### INFORMATION SHOWN:

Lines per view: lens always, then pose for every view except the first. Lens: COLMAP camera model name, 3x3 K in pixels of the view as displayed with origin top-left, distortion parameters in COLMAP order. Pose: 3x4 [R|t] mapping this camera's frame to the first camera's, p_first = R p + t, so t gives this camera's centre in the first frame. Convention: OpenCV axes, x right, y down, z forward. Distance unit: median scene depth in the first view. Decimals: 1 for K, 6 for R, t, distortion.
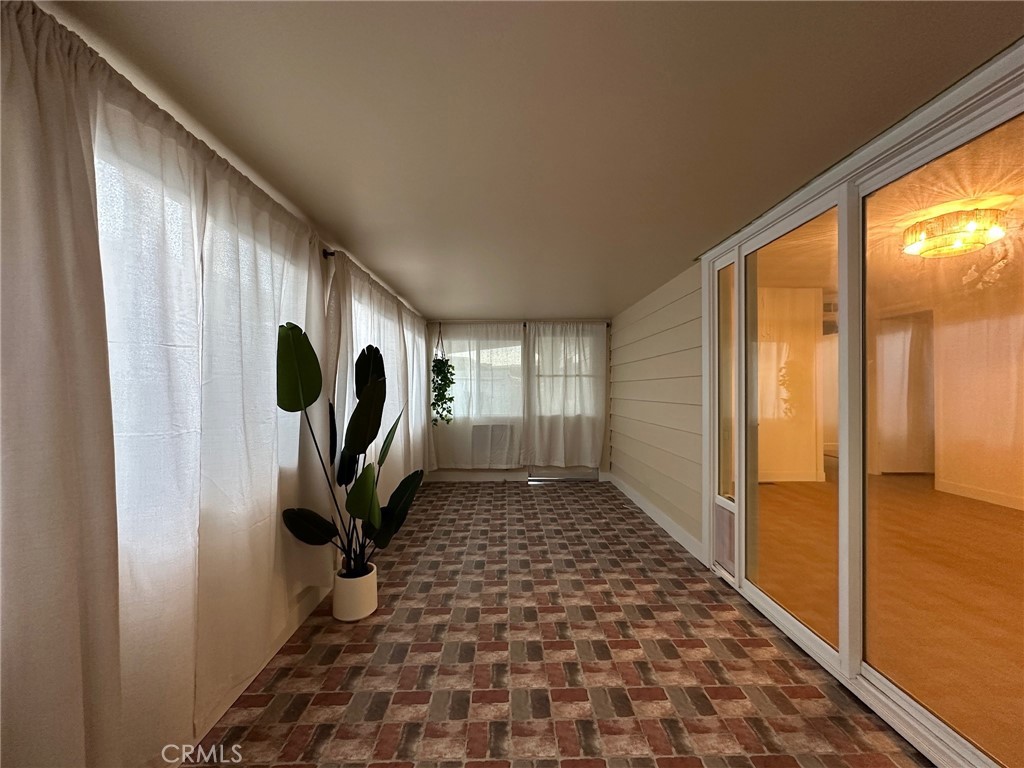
lens RADIAL K [[409.0, 0, 513.2], [0, 409.0, 384.4], [0, 0, 1]] dist [-0.003311, 0.001267]
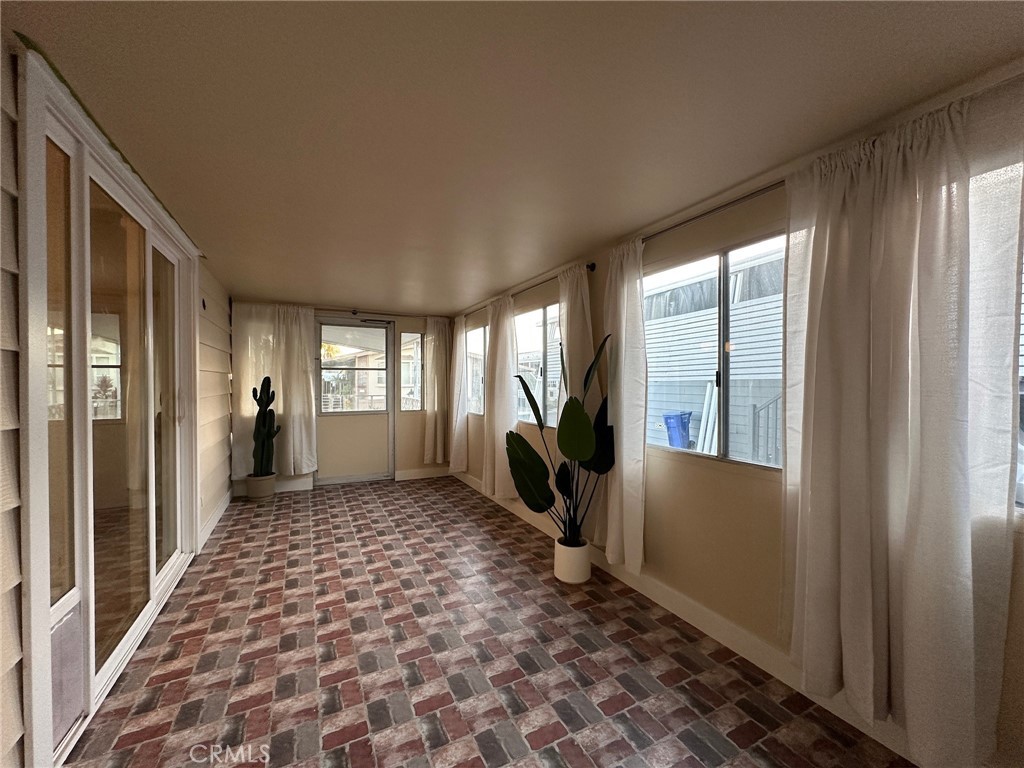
lens RADIAL K [[409.0, 0, 506.5], [0, 409.0, 381.3], [0, 0, 1]] dist [-0.003311, 0.001267]
pose [[-0.904128, -0.000673, -0.427261, 0.286206], [0.003455, 0.999955, -0.008887, 0.017264], [0.427248, -0.009511, -0.904084, 2.051410]]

### PROBLEM REQUIREMENTS:
Please copy out the material above exactly, with the images removed.

### EXERCISE ANSWER:
Lines per view: lens always, then pose for every view except the first. Lens: COLMAP camera model name, 3x3 K in pixels of the view as displayed with origin top-left, distortion parameters in COLMAP order. Pose: 3x4 [R|t] mapping this camera's frame to the first camera's, p_first = R p + t, so t gives this camera's centre in the first frame. Convention: OpenCV axes, x right, y down, z forward. Distance unit: median scene depth in the first view. Decimals: 1 for K, 6 for R, t, distortion.
lens RADIAL K [[409.0, 0, 513.2], [0, 409.0, 384.4], [0, 0, 1]] dist [-0.003311, 0.001267]
lens RADIAL K [[409.0, 0, 506.5], [0, 409.0, 381.3], [0, 0, 1]] dist [-0.003311, 0.001267]
pose [[-0.904128, -0.000673, -0.427261, 0.286206], [0.003455, 0.999955, -0.008887, 0.017264], [0.427248, -0.009511, -0.904084, 2.051410]]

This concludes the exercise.